Saved entries
■ ■ ■ ■ ■

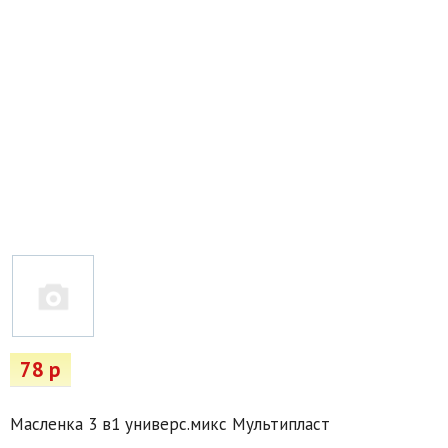
Товары для отдыха
Водоснабжение и полив
Пруды и бассейны
Спецодежда
Все для автолюбителей
Снегоуборочный инвентарь и реагенты
Стройматериалы
Подарочные сертификаты
78 р
Масленка 3 в1 универс.микс Мультипласт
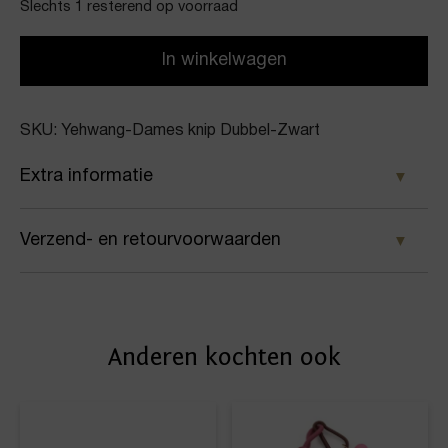
Slechts 1 resterend op voorraad
In winkelwagen
SKU: Yehwang-Dames knip Dubbel-Zwart
Extra informatie
Kleur
Verzend- en retourvoorwaarden
Zwart
Samen met PostNL zorgen wij ervoor dat je pakket
Merk
wordt geleverd op het door jou gekozen
Yehwang
Anderen kochten ook
afleveradres. Voor geplaatste bestellingen geldt bij
Artikelnummer
ons: op werkdagen vóór 16:00 uur besteld,
dezelfde dag nog verstuurd.
Dames knip Dubbel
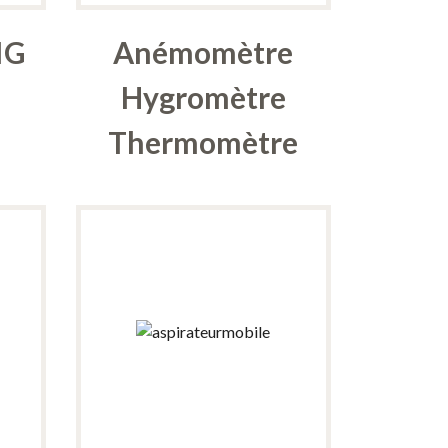
IG
Anémomètre
Hygromètre
Thermomètre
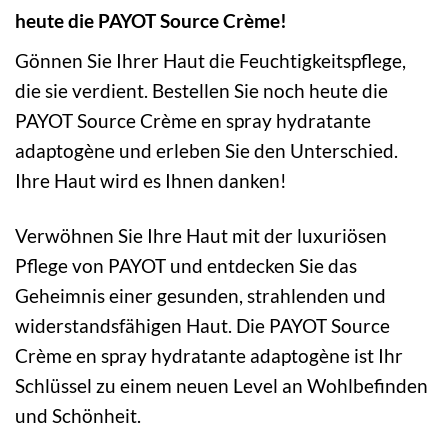
heute die PAYOT Source Crème!
Gönnen Sie Ihrer Haut die Feuchtigkeitspflege,
die sie verdient. Bestellen Sie noch heute die
PAYOT Source Crème en spray hydratante
adaptogène und erleben Sie den Unterschied.
Ihre Haut wird es Ihnen danken!
Verwöhnen Sie Ihre Haut mit der luxuriösen
Pflege von PAYOT und entdecken Sie das
Geheimnis einer gesunden, strahlenden und
widerstandsfähigen Haut. Die PAYOT Source
Crème en spray hydratante adaptogène ist Ihr
Schlüssel zu einem neuen Level an Wohlbefinden
und Schönheit.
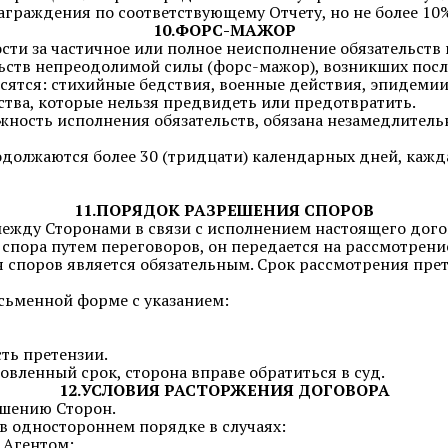
аграждения по соответствующему Отчету, но не более 10
10.ФОРС-МАЖОР
сти за частичное или полное неисполнение обязательств 
ьств непреодолимой силы (форс-мажор), возникших посл
ятся: стихийные бедствия, военные действия, эпидемии
ства, которые нельзя предвидеть или предотвратить.
ожность исполнения обязательств, обязана незамедлител
должаются более 30 (тридцати) календарных дней, кажда
11.ПОРЯДОК РАЗРЕШЕНИЯ СПОРОВ
между Сторонами в связи с исполнением настоящего дого
 спора путем переговоров, он передается на рассмотрени
 споров является обязательным. Срок рассмотрения прет
исьменной форме с указанием:
ть претензии.
новленный срок, сторона вправе обратиться в суд.
12.УСЛОВИЯ РАСТОРЖЕНИЯ ДОГОВОРА
ашению Сторон.
в одностороннем порядке в случаях:
 Агентом;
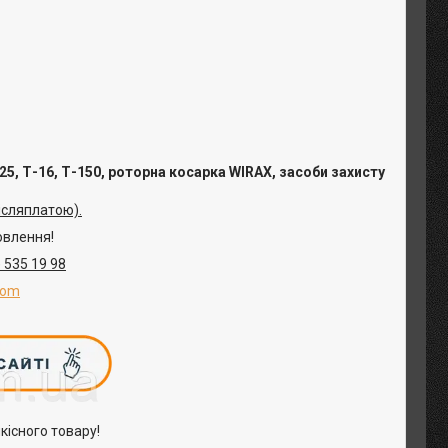
5, Т-16, Т-150, роторна косарка
WIRAX
, засоби захисту
ісляплатою).
овлення!
 535 19 98
com
кісного товару!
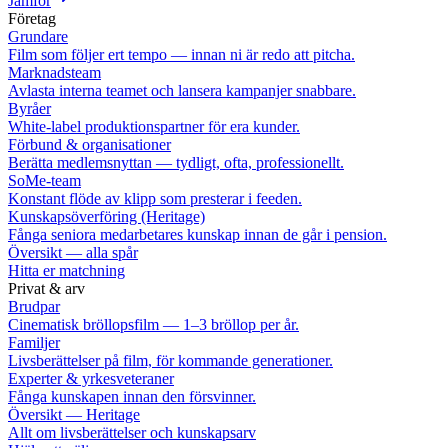
Jämför
Företag
Grundare
Film som följer ert tempo — innan ni är redo att pitcha.
Marknadsteam
Avlasta interna teamet och lansera kampanjer snabbare.
Byråer
White-label produktionspartner för era kunder.
Förbund & organisationer
Berätta medlemsnyttan — tydligt, ofta, professionellt.
SoMe-team
Konstant flöde av klipp som presterar i feeden.
Kunskapsöverföring (Heritage)
Fånga seniora medarbetares kunskap innan de går i pension.
Översikt — alla spår
Hitta er matchning
Privat & arv
Brudpar
Cinematisk bröllopsfilm — 1–3 bröllop per år.
Familjer
Livsberättelser på film, för kommande generationer.
Experter & yrkesveteraner
Fånga kunskapen innan den försvinner.
Översikt — Heritage
Allt om livsberättelser och kunskapsarv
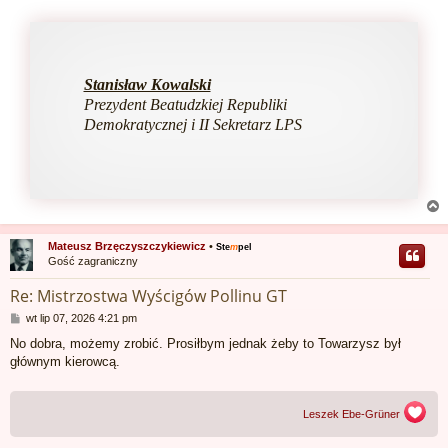
Stanisław Kowalski
Prezydent Beatudzkiej Republiki
Demokratycznej i II Sekretarz LPS
Mateusz Brzęczyszczykiewicz
•
Ste
m
pel
Gość zagraniczny
r
Re: Mistrzostwa Wyścigów Pollinu GT
P
wt lip 07, 2026 4:21 pm
o
No dobra, możemy zrobić. Prosiłbym jednak żeby to Towarzysz był
s
głównym kierowcą.
t
Leszek Ebe-Grüner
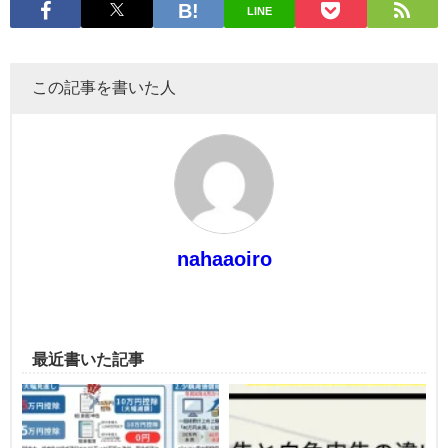
LINE
この記事を書いた人
nahaaoiro
最近書いた記事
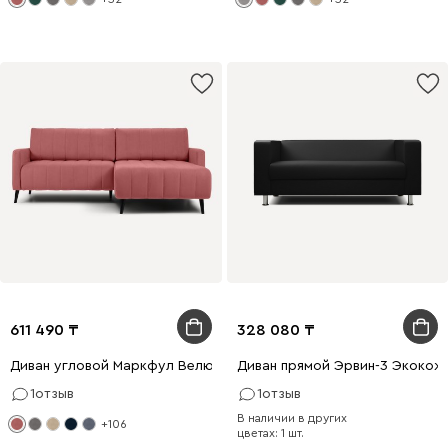
611 490
328 080
Диван угловой Маркфул Велюр Розовый
Диван прямой Эрвин-3 Экокож
1
отзыв
1
отзыв
В наличии в других
+106
цветах: 1 шт.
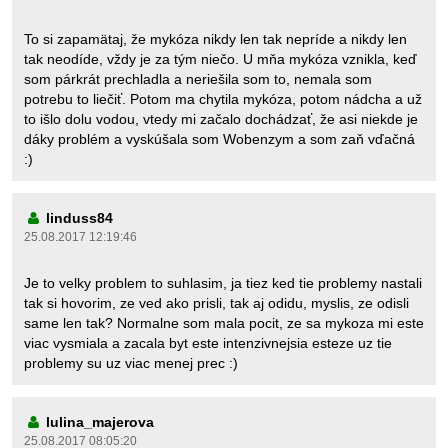
To si zapamätaj, že mykóza nikdy len tak nepríde a nikdy len
tak neodíde, vždy je za tým niečo. U mňa mykóza vznikla, keď
som párkrát prechladla a neriešila som to, nemala som
potrebu to liečiť. Potom ma chytila mykóza, potom nádcha a už
to išlo dolu vodou, vtedy mi začalo dochádzať, že asi niekde je
dáky problém a vyskúšala som Wobenzym a som zaň vďačná
:)
linduss84
25.08.2017 12:19:46
Je to velky problem to suhlasim, ja tiez ked tie problemy nastali
tak si hovorim, ze ved ako prisli, tak aj odidu, myslis, ze odisli
same len tak? Normalne som mala pocit, ze sa mykoza mi este
viac vysmiala a zacala byt este intenzivnejsia esteze uz tie
problemy su uz viac menej prec :)
lulina_majerova
25.08.2017 08:05:20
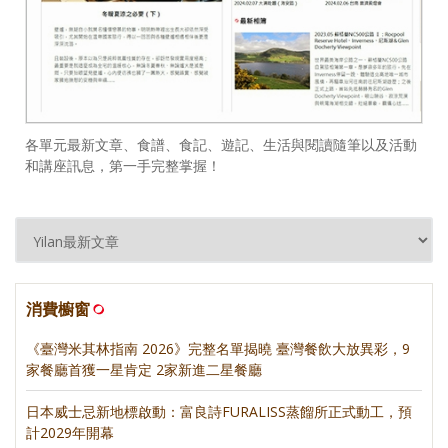
各單元最新文章、食譜、食記、遊記、生活與閱讀隨筆以及活動
和講座訊息，第一手完整掌握！
消費櫥窗
《臺灣米其林指南 2026》完整名單揭曉 臺灣餐飲大放異彩，9
家餐廳首獲一星肯定 2家新進二星餐廳
日本威士忌新地標啟動：富良詩FURALISS蒸餾所正式動工，預
計2029年開幕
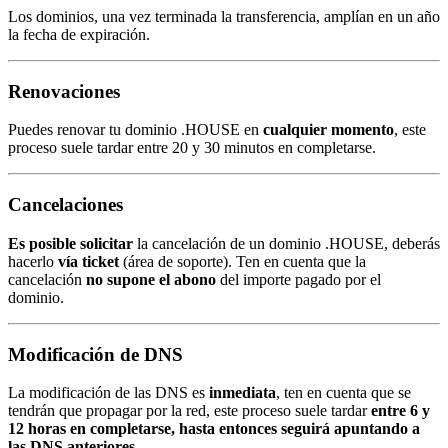
Los dominios, una vez terminada la transferencia, amplían en un año
la fecha de expiración.
Renovaciones
Puedes renovar tu dominio .HOUSE en
cualquier momento
, este
proceso suele tardar entre 20 y 30 minutos en completarse.
Cancelaciones
Es posible solicitar
la cancelación de un dominio .HOUSE, deberás
hacerlo
vía ticket
(área de soporte). Ten en cuenta que la
cancelación
no supone el abono
del importe pagado por el
dominio.
Modificación de DNS
La modificación de las DNS es
inmediata
, ten en cuenta que se
tendrán que propagar por la red, este proceso suele tardar
entre 6 y
12 horas en completarse, hasta entonces seguirá apuntando a
las DNS anteriores
.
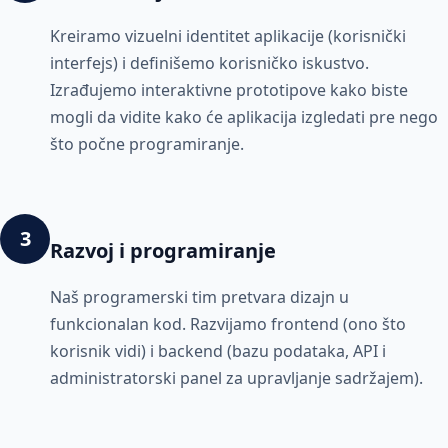
Kreiramo vizuelni identitet aplikacije (korisnički
interfejs) i definišemo korisničko iskustvo.
Izrađujemo interaktivne prototipove kako biste
mogli da vidite kako će aplikacija izgledati pre nego
što počne programiranje.
3
Razvoj i programiranje
Naš programerski tim pretvara dizajn u
funkcionalan kod. Razvijamo frontend (ono što
korisnik vidi) i backend (bazu podataka, API i
administratorski panel za upravljanje sadržajem).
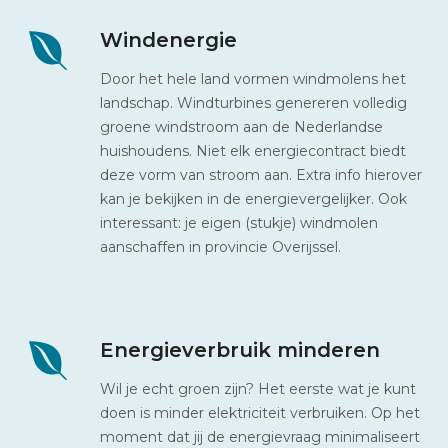
Windenergie
Door het hele land vormen windmolens het
landschap. Windturbines genereren volledig
groene windstroom aan de Nederlandse
huishoudens. Niet elk energiecontract biedt
deze vorm van stroom aan. Extra info hierover
kan je bekijken in de energievergelijker. Ook
interessant: je eigen (stukje) windmolen
aanschaffen in provincie Overijssel.
Energieverbruik minderen
Wil je echt groen zijn? Het eerste wat je kunt
doen is minder elektriciteit verbruiken. Op het
moment dat jij de energievraag minimaliseert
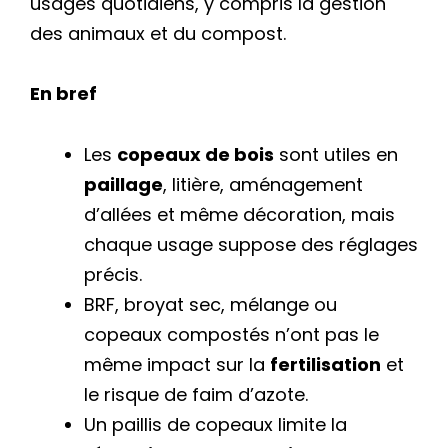
usages quotidiens, y compris la gestion
des animaux et du compost.
En bref
Les
copeaux de bois
sont utiles en
paillage
, litière, aménagement
d’allées et même décoration, mais
chaque usage suppose des réglages
précis.
BRF, broyat sec, mélange ou
copeaux compostés n’ont pas le
même impact sur la
fertilisation
et
le risque de faim d’azote.
Un paillis de copeaux limite la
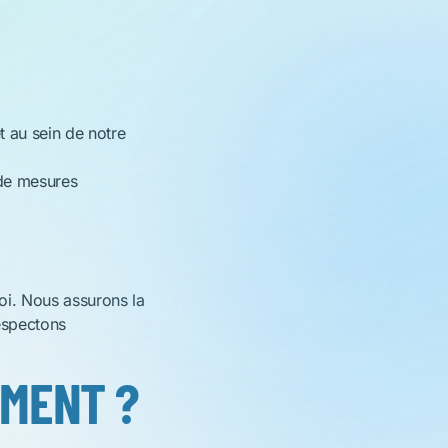
et au sein de notre
 de mesures
oi. Nous assurons la
espectons
MENT ?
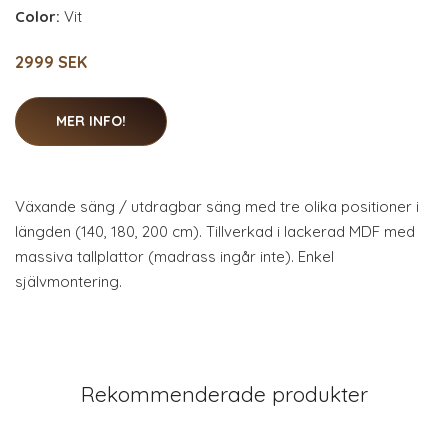
Color:
Vit
2999 SEK
MER INFO!
Växande säng / utdragbar säng med tre olika positioner i
längden (140, 180, 200 cm). Tillverkad i lackerad MDF med
massiva tallplattor (madrass ingår inte). Enkel
självmontering.
Rekommenderade produkter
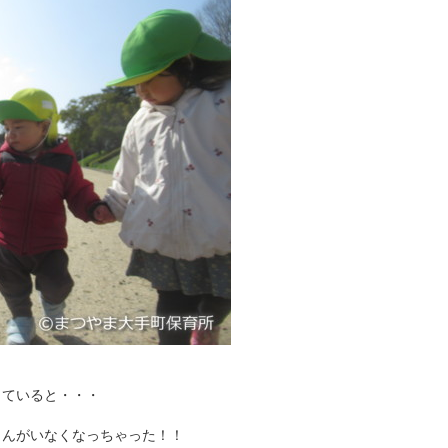
していると・・・
さんがいなくなっちゃった！！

■ ■ ■ ■ ■

:: TASK DIRECTIONS ::
Rewrite the text of the records above so that "PAYOT" is renamed "Payot" everywhere and nothing else changes. Leave the pictures out of your answer.

:: ANSWER TO THE EXERCISE ::
Товары для отдыха
Водоснабжение и полив
Пруды и бассейны
Спецодежда
Все для автолюбителей
Снегоуборочный инвентарь и реагенты
Стройматериалы
Подарочные сертификаты
78 р
Масленка 3 в1 универс.микс Мультипласт
Slechts 1 resterend op voorraad
In winkelwagen
SKU: Yehwang-Dames knip Dubbel-Zwart
Extra informatie
Kleur
Verzend- en retourvoorwaarden
Zwart
Samen met PostNL zorgen wij ervoor dat je pakket
Merk
wordt geleverd op het door jou gekozen
Yehwang
Anderen kochten ook
afleveradres. Voor geplaatste bestellingen geldt bij
Artikelnummer
ons: op werkdagen vóór 16:00 uur besteld,
dezelfde dag nog verstuurd.
Dames knip Dubbel
IG
Anémomètre
Hygromètre
Thermomètre
heute die Payot Source Crème!
Gönnen Sie Ihrer Haut die Feuchtigkeitspflege,
die sie verdient. Bestellen Sie noch heute die
Payot Source Crème en spray hydratante
adaptogène und erleben Sie den Unterschied.
Ihre Haut wird es Ihnen danken!
Verwöhnen Sie Ihre Haut mit der luxuriösen
Pflege von Payot und entdecken Sie das
Geheimnis einer gesunden, strahlenden und
widerstandsfähigen Haut. Die Payot Source
Crème en spray hydratante adaptogène ist Ihr
Schlüssel zu einem neuen Level an Wohlbefinden
und Schönheit.
аграждения по соответствующему Отчету, но не более 10
10.ФОРС-МАЖОР
сти за частичное или полное неисполнение обязательств 
ьств непреодолимой силы (форс-мажор), возникших посл
ятся: стихийные бедствия, военные действия, эпидемии
ства, которые нельзя предвидеть или предотвратить.
ожность исполнения обязательств, обязана незамедлител
должаются более 30 (тридцати) календарных дней, кажда
11.ПОРЯДОК РАЗРЕШЕНИЯ СПОРОВ
между Сторонами в связи с исполнением настоящего дого
 спора путем переговоров, он передается на рассмотрени
 споров является обязательным. Срок рассмотрения прет
исьменной форме с указанием:
ть претензии.
новленный срок, сторона вправе обратиться в суд.
12.УСЛОВИЯ РАСТОРЖЕНИЯ ДОГОВОРА
ашению Сторон.
в одностороннем порядке в случаях:
 Агентом;
5, Т-16, Т-150, роторна косарка
WIRAX
, засоби захисту
ісляплатою).
овлення!
 535 19 98
com
кісного товару!
Jämför
Företag
Grundare
Film som följer ert tempo — innan ni är redo att pitcha.
Marknadsteam
Avlasta interna teamet och lansera kampanjer snabbare.
Byråer
White-label produktionspartner för era kunder.
Förbund & organisationer
Berätta medlemsnyttan — tydligt, ofta, professionellt.
SoMe-team
Konstant flöde av klipp som presterar i feeden.
Kunskapsöverföring (Heritage)
Fånga seniora medarbetares kunskap innan de går i pension.
Översikt — alla spår
Hitta er matchning
Privat & arv
Brudpar
Cinematisk bröllopsfilm — 1–3 bröllop per år.
Familjer
Livsberättelser på film, för kommande generationer.
Experter & yrkesveteraner
Fånga kunskapen innan den försvinner.
Översikt — Heritage
Allt om livsberättelser och kunskapsarv
Stanisław Kowalski
Prezydent Beatudzkiej Republiki
Demokratycznej i II Sekretarz LPS
Mateusz Brzęczyszczykiewicz
•
Ste
m
pel
Gość zagraniczny
r
Re: Mistrzostwa Wyścigów Pollinu GT
P
wt lip 07, 2026 4:21 pm
o
No dobra, możemy zrobić. Prosiłbym jednak żeby to Towarzysz był
s
głównym kierowcą.
t
Leszek Ebe-Grüner
LINE
この記事を書いた人
nahaaoiro
最近書いた記事
611 490
328 080
Диван угловой Маркфул Велюр Розовый
Диван прямой Эрвин-3 Экокож
1
отзыв
1
отзыв
В наличии в других
+106
цветах: 1 шт.
To si zapamätaj, že mykóza nikdy len tak nepríde a nikdy len
tak neodíde, vždy je za tým niečo. U mňa mykóza vznikla, keď
som párkrát prechladla a neriešila som to, nemala som
potrebu to liečiť. Potom ma chytila mykóza, potom nádcha a už
to išlo dolu vodou, vtedy mi začalo dochádzať, že asi niekde je
dáky problém a vyskúšala som Wobenzym a som zaň vďačná
:)
linduss84
25.08.2017 12:19:46
Je to velky problem to suhlasim, ja tiez ked tie problemy nastali
tak si hovorim, ze ved ako prisli, tak aj odidu, myslis, ze odisli
same len tak? Normalne som mala pocit, ze sa mykoza mi este
viac vysmiala a zacala byt este intenzivnejsia esteze uz tie
problemy su uz viac menej prec :)
lulina_majerova
25.08.2017 08:05:20
各單元最新文章、食譜、食記、遊記、生活與閱讀隨筆以及活動
和講座訊息，第一手完整掌握！
消費櫥窗
《臺灣米其林指南 2026》完整名單揭曉 臺灣餐飲大放異彩，9
家餐廳首獲一星肯定 2家新進二星餐廳
日本威士忌新地標啟動：富良詩FURALISS蒸餾所正式動工，預
計2029年開幕
Los dominios, una vez terminada la transferencia, amplían en un año
la fecha de expiración.
Renovaciones
Puedes renovar tu dominio .HOUSE en
cualquier momento
, este
proceso suele tardar entre 20 y 30 minutos en completarse.
Cancelaciones
Es posible solicitar
la cancelación de un dominio .HOUSE, deberás
hacerlo
vía ticket
(área de soporte). Ten en cuenta que la
cancelación
no supone el abono
del importe pagado por el
dominio.
Modificación de DNS
La modificación de las DNS es
inmediata
, ten en cuenta que se
tendrán que propagar por la red, este proceso suele tardar
entre 6 y
12 horas en completarse, hasta entonces seguirá apuntando a
las DNS anteriores
.
Kreiramo vizuelni identitet aplikacije (korisnički
interfejs) i definišemo korisničko iskustvo.
Izrađujemo interaktivne prototipove kako biste
mogli da vidite kako će aplikacija izgledati pre nego
što počne programiranje.
3
Razvoj i programiranje
Naš programerski tim pretvara dizajn u
funkcionalan kod. Razvijamo frontend (ono što
korisnik vidi) i backend (bazu podataka, API i
administratorski panel za upravljanje sadržajem).
Windenergie
Door het hele land vormen windmolens het
landschap. Windturbines genereren volledig
groene windstroom aan de Nederlandse
huishoudens. Niet elk energiecontract biedt
deze vorm van stroom aan. Extra info hierover
kan je bekijken in de energievergelijker. Ook
interessant: je eigen (stukje) windmolen
aanschaffen in provincie Overijssel.
Energieverbruik minderen
Wil je echt groen zijn? Het eerste wat je kunt
doen is minder elektriciteit verbruiken. Op het
moment dat jij de energievraag minimaliseert
usages quotidiens, y compris la gestion
des animaux et du compost.
En bref
Les
copeaux de bois
sont utiles en
paillage
, litière, aménagement
d’allées et même décoration, mais
chaque usage suppose des réglages
précis.
BRF, broyat sec, mélange ou
copeaux compostés n’ont pas le
même impact sur la
fertilisation
et
le risque de faim d’azote.
Un paillis de copeaux limite la
et au sein de notre
 de mesures
oi. Nous assurons la
espectons
MENT ?
Color:
Vit
2999 SEK
MER INFO!
Växande säng / utdragbar säng med tre olika positioner i
längden (140, 180, 200 cm). Tillverkad i lackerad MDF med
massiva tallplattor (madrass ingår inte). Enkel
självmontering.
Rekommenderade produkter
していると・・・
さんがいなくなっちゃった！！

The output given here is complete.